At the station, we were quite surprised to see how quiet things were. There were a few trains on the billboard, showing ours as well, Track No. 2 being indicated, without a departure time. I took a peak look at Track No. 2, there was no train parked ther: strange, the scheduled departure would be just an hour away. Behind a counter, three ladies were busy looking at some sort of large sheet and I knocked on the window and asked "Yerevan?". Without looking up, one said "cancelled". Mhhh. We then met a group of tourists from Russia, who confirmed our worst fear - yes, indeed, the train was cancelled, supposedly due to flooding (we suspected political reasons). What now followed was the bureaucratic procedure that Eastern Europe used to be (or still is) well-known for. We had to pull a number, that was not the issue, our turn came relatively fast. Then the Kafka-esque procedure followed. At the first window, two more followed, a long sheet of paper was filled out by hand, where we again had to show our passports about three times, were asked multiple times whether we really wanted to cancel both tickets (yes and yes). After some wait, we were called to window #2, where the lady did some administration manually, then in a computer. ,A stamp landed on our paper and were asked to wait for window #3. Here a lady who spoke perfect English asked for our passport again, then handed out the the one-way fare to the penny to Florian (his signature), the one-way ticket to me to the penny (my signature), the return ticket to Florian to the penny (his signature), the return ticket to me to the penny (my signature). Well, it was around 10 pm by the time we were done and we lost a couple of Euros, as it was not compulsory to cancel the return ticket.

To be honest, I was quite disappointed with the cancellation, for the reasons I had mentioned above (looking forward to the ride and Armennia) - but Florian told me to look at the bright side of life, that we would do other fun stuff - and maybe head over to Armenia at later point in time.

At the station, we met a fellow stranded passenger, Katarzyna from Prague, who had to go through the same ordeal as us. With 28 years of age, she is quite brave to have been touring the Caucasus by herself. We talked for a while and agreed we would go for a walk the following day in Tbilisi.

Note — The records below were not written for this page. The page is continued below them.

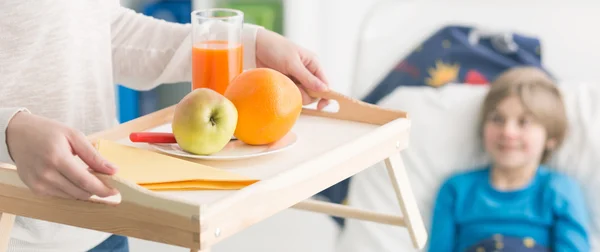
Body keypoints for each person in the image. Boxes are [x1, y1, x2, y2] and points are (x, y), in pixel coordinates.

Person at [0, 1, 330, 252]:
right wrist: (8, 131)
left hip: (100, 220)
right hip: (14, 232)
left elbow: (103, 29)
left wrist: (243, 44)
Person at [428, 67, 590, 252]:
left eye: (524, 122)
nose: (508, 132)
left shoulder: (559, 190)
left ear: (551, 137)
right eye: (497, 119)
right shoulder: (457, 190)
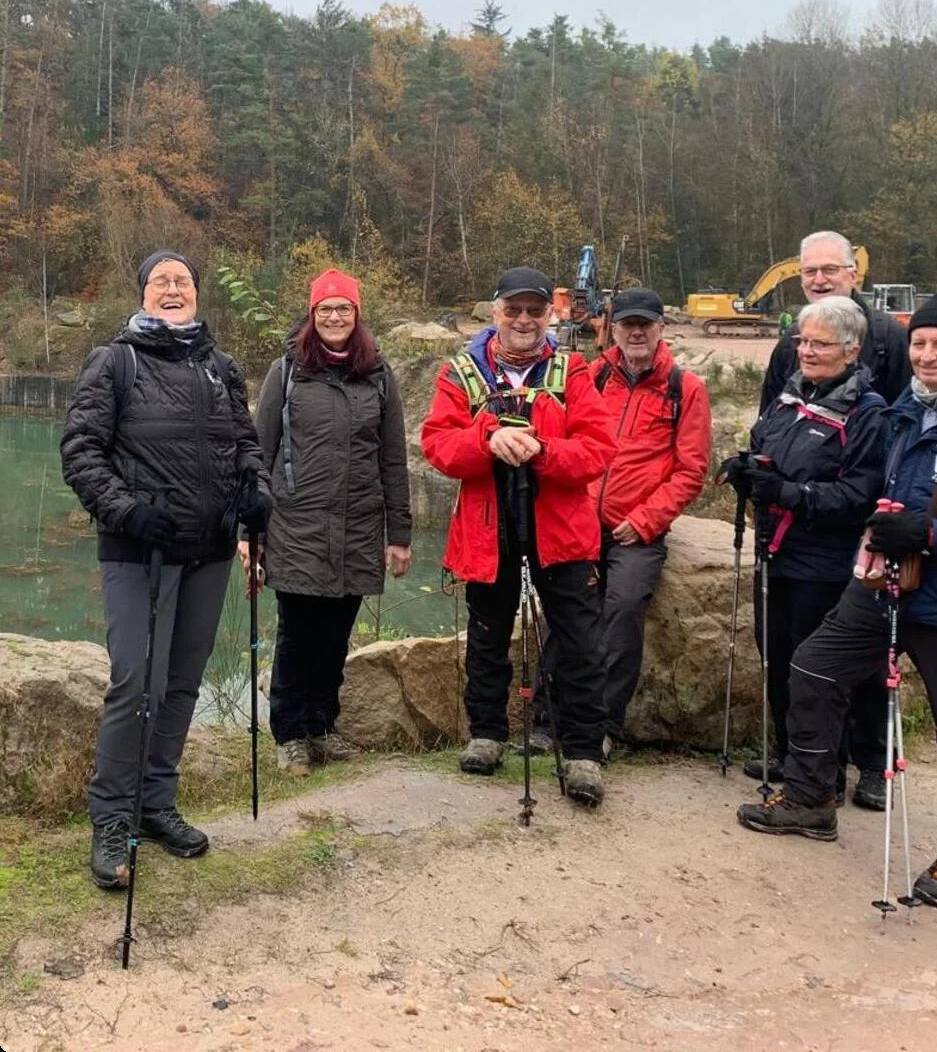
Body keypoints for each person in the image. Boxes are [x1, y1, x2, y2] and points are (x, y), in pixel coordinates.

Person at [737, 287, 937, 908]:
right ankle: (811, 796)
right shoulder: (908, 408)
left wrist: (929, 535)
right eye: (920, 343)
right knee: (814, 666)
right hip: (888, 587)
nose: (928, 355)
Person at [61, 250, 272, 890]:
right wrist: (125, 510)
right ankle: (112, 818)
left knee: (181, 684)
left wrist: (256, 491)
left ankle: (155, 803)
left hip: (209, 550)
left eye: (183, 281)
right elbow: (81, 450)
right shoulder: (114, 361)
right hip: (139, 552)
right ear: (144, 293)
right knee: (137, 684)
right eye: (161, 281)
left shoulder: (220, 366)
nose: (173, 288)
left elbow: (244, 445)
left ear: (198, 294)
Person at [421, 267, 617, 807]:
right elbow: (437, 445)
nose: (524, 320)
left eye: (535, 310)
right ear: (496, 313)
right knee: (487, 637)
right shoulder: (461, 372)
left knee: (580, 642)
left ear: (550, 314)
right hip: (488, 531)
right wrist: (488, 439)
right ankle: (486, 734)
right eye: (514, 310)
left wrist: (543, 451)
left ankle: (583, 751)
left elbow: (597, 450)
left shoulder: (573, 371)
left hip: (562, 532)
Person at [247, 269, 413, 777]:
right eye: (325, 309)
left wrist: (399, 534)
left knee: (336, 634)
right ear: (312, 314)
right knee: (297, 633)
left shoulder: (378, 376)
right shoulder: (287, 372)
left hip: (359, 526)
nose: (335, 317)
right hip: (296, 525)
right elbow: (259, 454)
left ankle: (322, 725)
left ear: (357, 314)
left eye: (344, 309)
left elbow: (393, 458)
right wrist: (249, 532)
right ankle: (290, 734)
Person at [532, 288, 711, 755]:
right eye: (628, 324)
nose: (636, 332)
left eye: (645, 325)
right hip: (580, 521)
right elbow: (565, 443)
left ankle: (600, 726)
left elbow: (691, 470)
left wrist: (647, 519)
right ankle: (547, 721)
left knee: (624, 608)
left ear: (660, 329)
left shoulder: (684, 387)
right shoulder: (590, 377)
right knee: (564, 609)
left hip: (637, 528)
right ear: (612, 329)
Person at [726, 296, 889, 809]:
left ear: (852, 350)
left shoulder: (868, 413)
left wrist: (794, 494)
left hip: (824, 561)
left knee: (813, 668)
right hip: (775, 550)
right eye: (803, 341)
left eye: (820, 344)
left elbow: (860, 494)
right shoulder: (790, 396)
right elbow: (767, 449)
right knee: (776, 657)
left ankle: (824, 777)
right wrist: (748, 469)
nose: (807, 351)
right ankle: (791, 754)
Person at [759, 231, 910, 411]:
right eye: (810, 271)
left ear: (853, 276)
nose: (819, 280)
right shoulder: (790, 342)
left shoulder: (890, 339)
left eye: (830, 270)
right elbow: (768, 417)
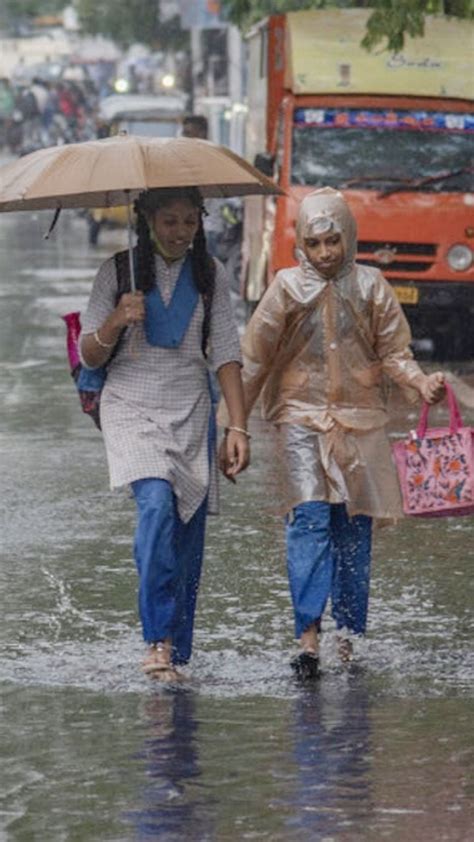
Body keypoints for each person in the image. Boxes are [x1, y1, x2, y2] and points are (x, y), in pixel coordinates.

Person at [220, 187, 445, 679]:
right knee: (308, 523)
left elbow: (394, 352)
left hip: (361, 423)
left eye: (333, 241)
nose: (324, 253)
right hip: (301, 420)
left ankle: (348, 637)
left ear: (349, 238)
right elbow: (254, 359)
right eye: (315, 242)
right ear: (302, 241)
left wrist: (419, 381)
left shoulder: (372, 286)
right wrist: (234, 425)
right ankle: (308, 638)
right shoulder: (284, 288)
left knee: (354, 528)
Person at [80, 187, 250, 681]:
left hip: (191, 407)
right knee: (155, 506)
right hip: (130, 405)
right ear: (147, 219)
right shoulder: (117, 272)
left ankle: (176, 648)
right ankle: (155, 640)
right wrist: (116, 319)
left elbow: (225, 354)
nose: (179, 231)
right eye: (169, 220)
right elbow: (89, 354)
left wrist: (237, 426)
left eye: (189, 221)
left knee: (186, 533)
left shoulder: (211, 275)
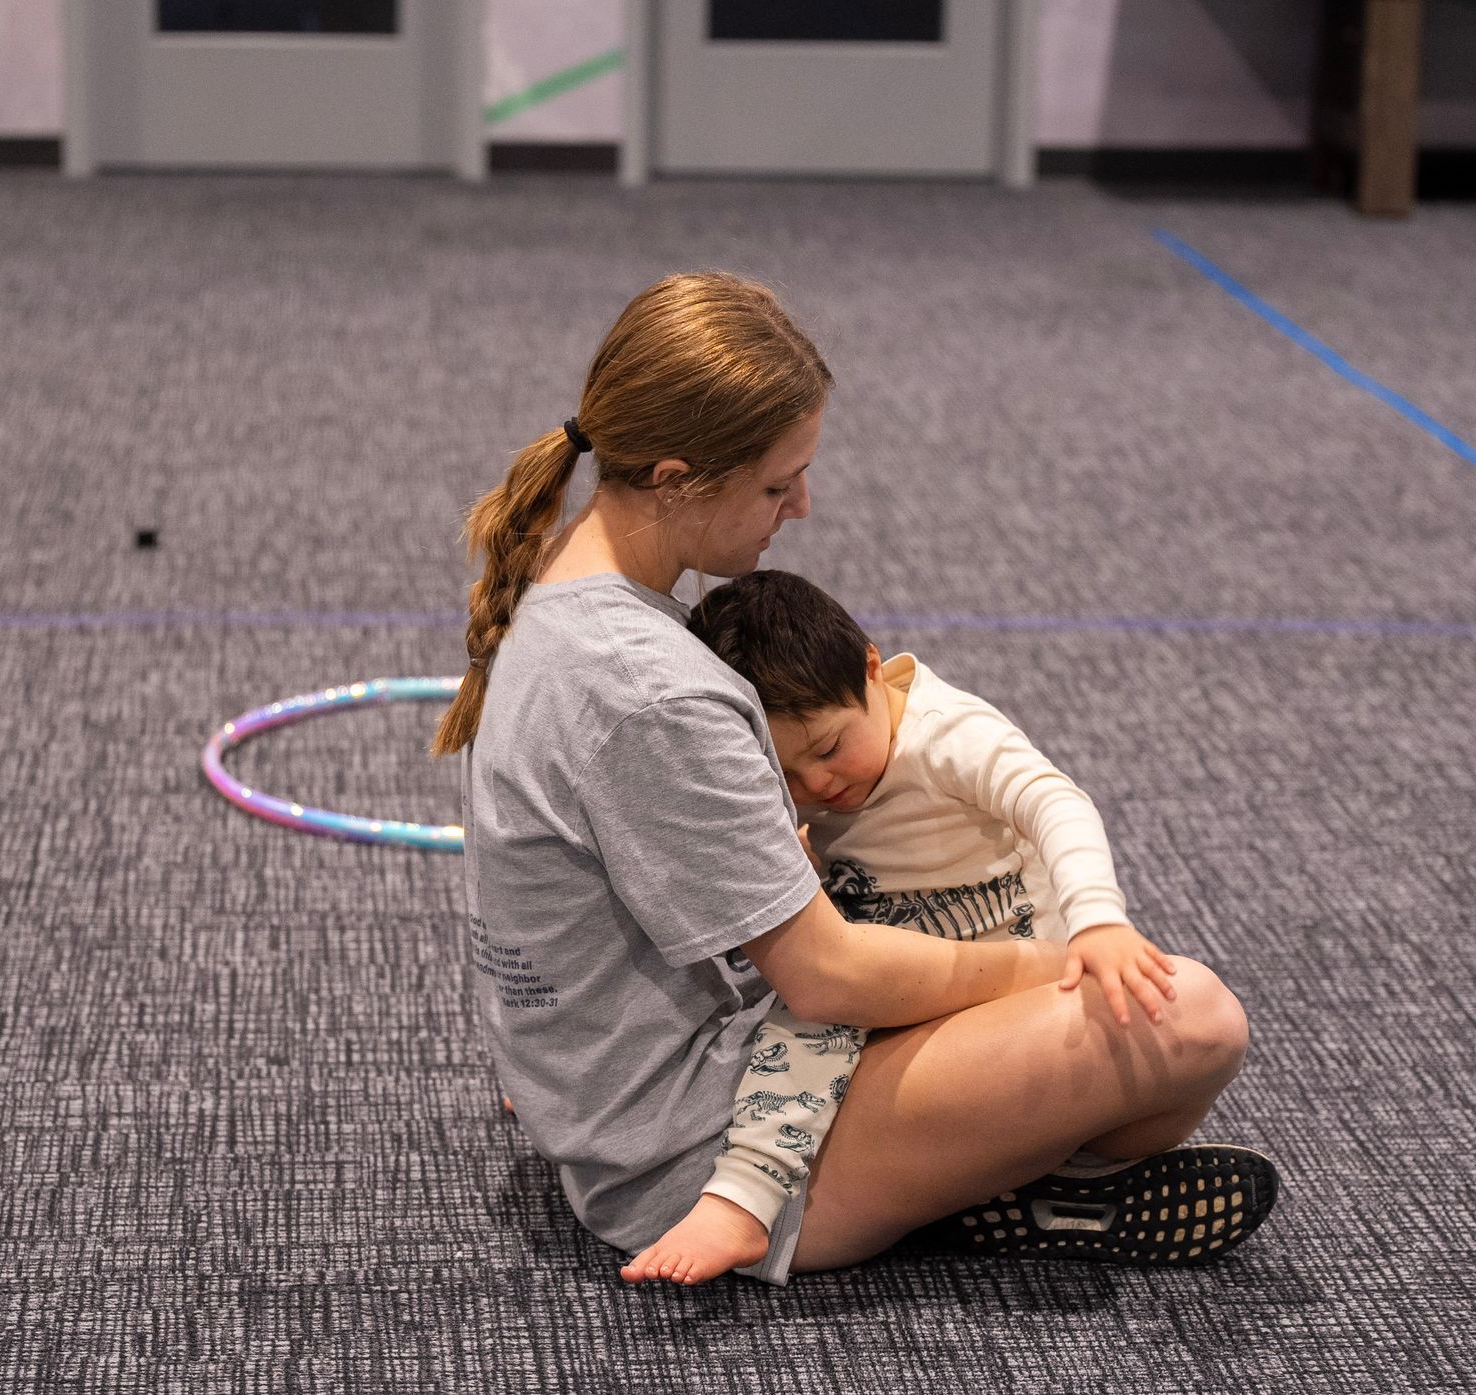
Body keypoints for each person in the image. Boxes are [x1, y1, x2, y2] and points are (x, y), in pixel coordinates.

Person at [433, 270, 1266, 1289]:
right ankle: (1008, 1186)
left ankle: (982, 1169)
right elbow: (827, 981)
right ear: (678, 477)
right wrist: (1045, 965)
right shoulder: (653, 690)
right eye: (777, 485)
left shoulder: (561, 590)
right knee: (1191, 1018)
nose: (802, 507)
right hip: (692, 1156)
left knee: (1057, 977)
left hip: (617, 1104)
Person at [620, 569, 1276, 1282]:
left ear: (872, 668)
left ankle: (1067, 1172)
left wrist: (1097, 920)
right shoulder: (822, 766)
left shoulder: (948, 734)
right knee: (805, 1033)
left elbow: (1055, 802)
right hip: (899, 972)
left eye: (830, 749)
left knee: (1152, 1026)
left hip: (1009, 972)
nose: (819, 785)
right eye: (788, 774)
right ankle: (742, 1198)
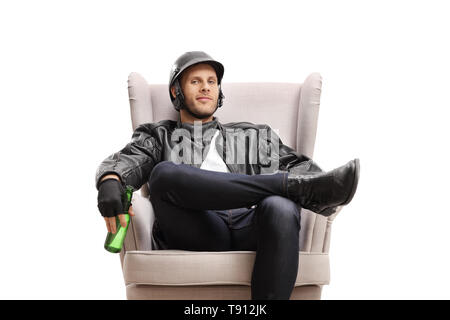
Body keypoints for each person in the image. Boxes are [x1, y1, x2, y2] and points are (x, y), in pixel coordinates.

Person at [95, 51, 360, 300]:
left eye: (212, 81)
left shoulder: (254, 136)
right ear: (176, 91)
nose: (206, 87)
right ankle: (281, 185)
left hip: (251, 224)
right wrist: (110, 179)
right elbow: (129, 160)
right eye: (195, 81)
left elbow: (305, 173)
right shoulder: (159, 135)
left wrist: (321, 184)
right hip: (194, 226)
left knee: (280, 205)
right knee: (163, 174)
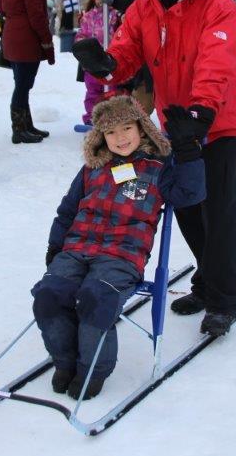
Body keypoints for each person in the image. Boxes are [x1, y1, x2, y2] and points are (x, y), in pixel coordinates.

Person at [71, 0, 236, 337]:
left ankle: (224, 298)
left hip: (217, 123)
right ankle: (206, 279)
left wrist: (202, 111)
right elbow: (127, 49)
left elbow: (215, 63)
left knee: (217, 211)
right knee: (186, 207)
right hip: (176, 127)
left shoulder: (218, 7)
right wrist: (107, 64)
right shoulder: (145, 9)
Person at [33, 95, 205, 399]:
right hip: (76, 249)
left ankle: (93, 368)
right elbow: (68, 209)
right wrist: (55, 245)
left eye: (126, 128)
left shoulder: (156, 167)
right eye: (111, 132)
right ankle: (64, 360)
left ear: (142, 128)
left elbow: (190, 194)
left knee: (95, 297)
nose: (120, 138)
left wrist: (189, 153)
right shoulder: (93, 167)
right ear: (101, 137)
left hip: (121, 255)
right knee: (48, 295)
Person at [0, 0, 55, 144]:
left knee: (21, 84)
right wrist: (46, 41)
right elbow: (37, 17)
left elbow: (2, 10)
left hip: (12, 37)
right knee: (22, 86)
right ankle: (19, 129)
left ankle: (25, 125)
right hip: (26, 40)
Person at [76, 0, 120, 128]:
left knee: (111, 90)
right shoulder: (88, 17)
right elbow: (81, 34)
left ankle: (113, 116)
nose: (102, 1)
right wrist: (82, 43)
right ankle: (92, 116)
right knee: (93, 91)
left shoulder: (114, 15)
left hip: (109, 59)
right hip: (92, 62)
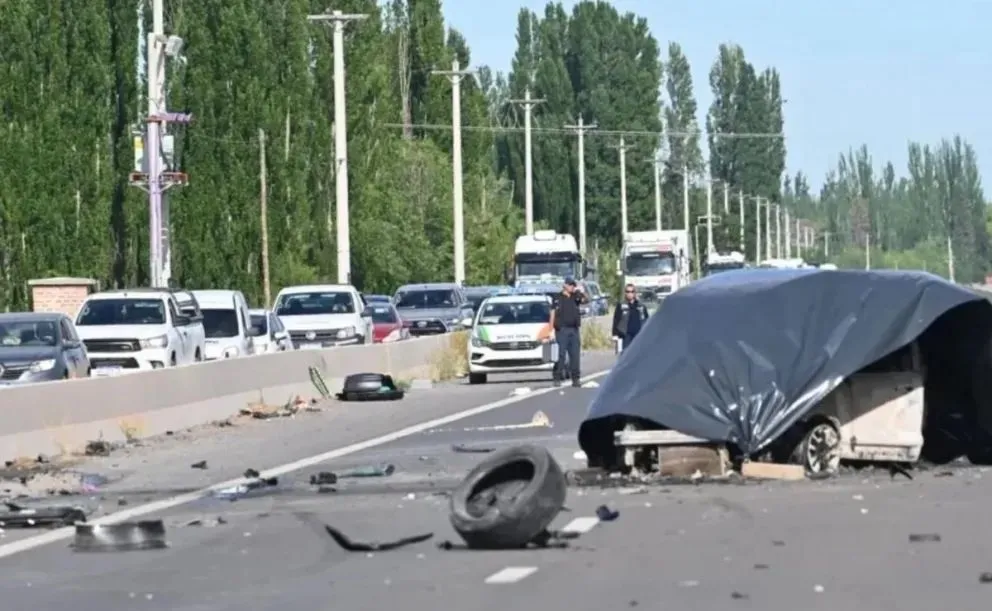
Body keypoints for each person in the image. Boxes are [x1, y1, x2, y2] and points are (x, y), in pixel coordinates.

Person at [550, 278, 588, 387]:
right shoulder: (557, 298)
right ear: (565, 285)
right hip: (561, 330)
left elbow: (586, 300)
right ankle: (557, 377)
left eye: (573, 285)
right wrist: (551, 330)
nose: (572, 287)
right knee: (560, 355)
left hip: (574, 329)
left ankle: (575, 378)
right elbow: (552, 314)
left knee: (575, 355)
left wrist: (581, 291)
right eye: (570, 285)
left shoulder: (576, 297)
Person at [612, 284, 650, 351]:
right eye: (628, 291)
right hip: (626, 335)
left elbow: (647, 320)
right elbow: (616, 320)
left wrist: (647, 333)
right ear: (625, 293)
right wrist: (615, 334)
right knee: (625, 355)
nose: (630, 293)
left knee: (638, 355)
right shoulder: (621, 305)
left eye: (632, 291)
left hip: (639, 335)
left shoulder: (641, 306)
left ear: (635, 293)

So, with the change in ou5 plans, we were now again in Tbilisi. I called Vic, our host of the nice bed & breakfast place, but it was all booked out. So with the help of booking.com (no advertizing fee paid to me), we found a nice 4-star hotel, called Hotel Capitol by Umbrella, someone outside the center, for about €30 per room, breakfast included and headed there with the metro. It was a very young, very pretty and very friendly receptionist lady, who gave both of us an upgrade, to a nice, large room with views of Tbilisi. I was quite happy to have a warm shower, then retired fort he night, pondering what Faith had for me, now that our plans had taken an unexpected change.